START INPUT DATA

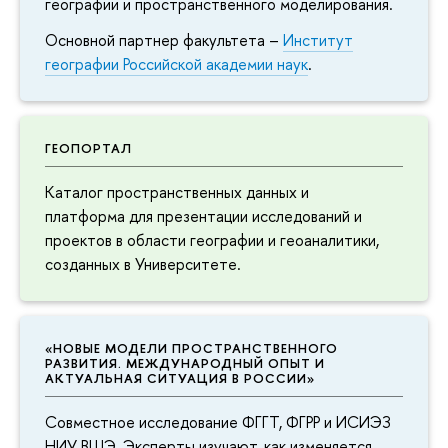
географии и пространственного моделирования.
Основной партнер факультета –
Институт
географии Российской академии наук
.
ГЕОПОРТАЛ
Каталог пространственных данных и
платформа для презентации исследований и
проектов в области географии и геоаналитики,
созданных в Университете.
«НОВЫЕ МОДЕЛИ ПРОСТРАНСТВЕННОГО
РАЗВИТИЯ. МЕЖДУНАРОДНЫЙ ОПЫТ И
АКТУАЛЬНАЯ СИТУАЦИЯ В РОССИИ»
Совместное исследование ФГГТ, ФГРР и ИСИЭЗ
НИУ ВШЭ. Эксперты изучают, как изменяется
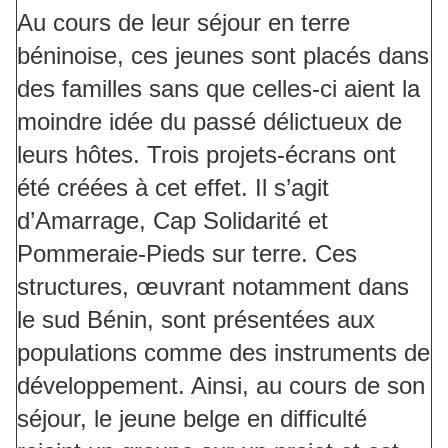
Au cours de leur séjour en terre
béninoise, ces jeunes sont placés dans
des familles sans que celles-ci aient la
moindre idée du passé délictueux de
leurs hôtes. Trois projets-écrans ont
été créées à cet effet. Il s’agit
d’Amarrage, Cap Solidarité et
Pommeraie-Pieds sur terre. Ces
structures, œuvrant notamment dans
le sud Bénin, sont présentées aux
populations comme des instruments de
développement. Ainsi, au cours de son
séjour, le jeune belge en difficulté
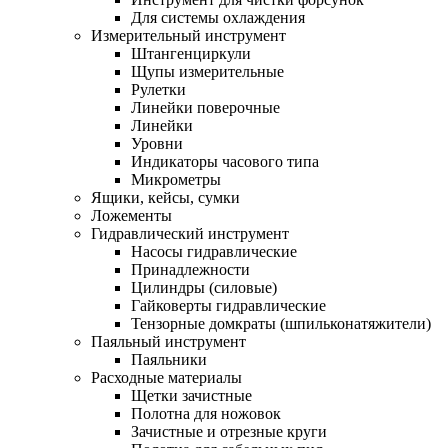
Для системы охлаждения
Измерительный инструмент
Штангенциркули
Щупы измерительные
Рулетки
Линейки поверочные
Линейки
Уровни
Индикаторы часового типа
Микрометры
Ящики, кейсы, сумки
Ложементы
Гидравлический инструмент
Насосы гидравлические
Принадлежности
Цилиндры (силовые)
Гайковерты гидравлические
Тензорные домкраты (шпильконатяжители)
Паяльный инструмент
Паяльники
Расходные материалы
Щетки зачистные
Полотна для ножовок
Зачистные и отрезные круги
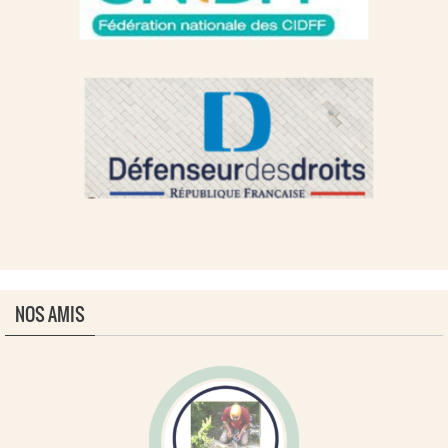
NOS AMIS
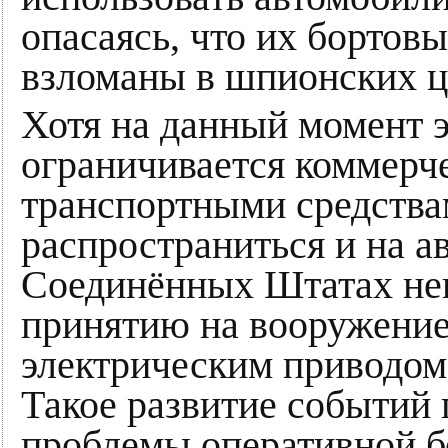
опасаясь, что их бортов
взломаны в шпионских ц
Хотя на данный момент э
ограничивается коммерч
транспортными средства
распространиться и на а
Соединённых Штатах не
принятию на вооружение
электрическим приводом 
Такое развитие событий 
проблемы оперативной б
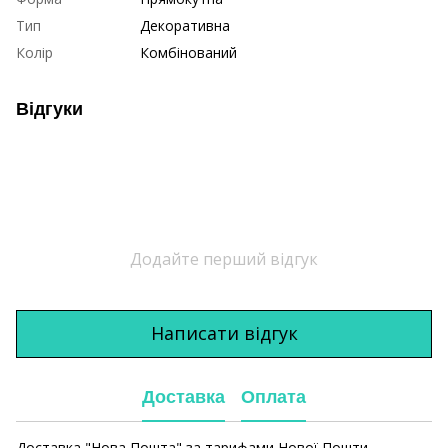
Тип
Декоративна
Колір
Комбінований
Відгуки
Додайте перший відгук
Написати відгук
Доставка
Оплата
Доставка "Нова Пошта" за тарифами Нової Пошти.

END INPUT DATA

Retype all entries exactly, without the images.

> [ANSWER SPACE]:
географии и пространственного моделирования.
Основной партнер факультета –
Институт
географии Российской академии наук
.
ГЕОПОРТАЛ
Каталог пространственных данных и
платформа для презентации исследований и
проектов в области географии и геоаналитики,
созданных в Университете.
«НОВЫЕ МОДЕЛИ ПРОСТРАНСТВЕННОГО
РАЗВИТИЯ. МЕЖДУНАРОДНЫЙ ОПЫТ И
АКТУАЛЬНАЯ СИТУАЦИЯ В РОССИИ»
Совместное исследование ФГГТ, ФГРР и ИСИЭЗ
НИУ ВШЭ. Эксперты изучают, как изменяется
Au cours de leur séjour en terre
béninoise, ces jeunes sont placés dans
des familles sans que celles-ci aient la
moindre idée du passé délictueux de
leurs hôtes. Trois projets-écrans ont
été créées à cet effet. Il s’agit
d’Amarrage, Cap Solidarité et
Pommeraie-Pieds sur terre. Ces
structures, œuvrant notamment dans
le sud Bénin, sont présentées aux
populations comme des instruments de
développement. Ainsi, au cours de son
séjour, le jeune belge en difficulté
Для системы охлаждения
Измерительный инструмент
Штангенциркули
Щупы измерительные
Рулетки
Линейки поверочные
Линейки
Уровни
Индикаторы часового типа
Микрометры
Ящики, кейсы, сумки
Ложементы
Гидравлический инструмент
Насосы гидравлические
Принадлежности
Цилиндры (силовые)
Гайковерты гидравлические
Тензорные домкраты (шпильконатяжители)
Паяльный инструмент
Паяльники
Расходные материалы
Щетки зачистные
Полотна для ножовок
Зачистные и отрезные круги
NOS AMIS
опасаясь, что их бортов
взломаны в шпионских ц
Хотя на данный момент э
ограничивается коммерч
транспортными средства
распространиться и на а
Соединённых Штатах не
принятию на вооружение
электрическим приводом 
Такое развитие событий 
проблемы оперативной б
Тип
Декоративна
Колір
Комбінований
Відгуки
Додайте перший відгук
Написати відгук
Доставка
Оплата
Доставка "Нова Пошта" за тарифами Нової Пошти.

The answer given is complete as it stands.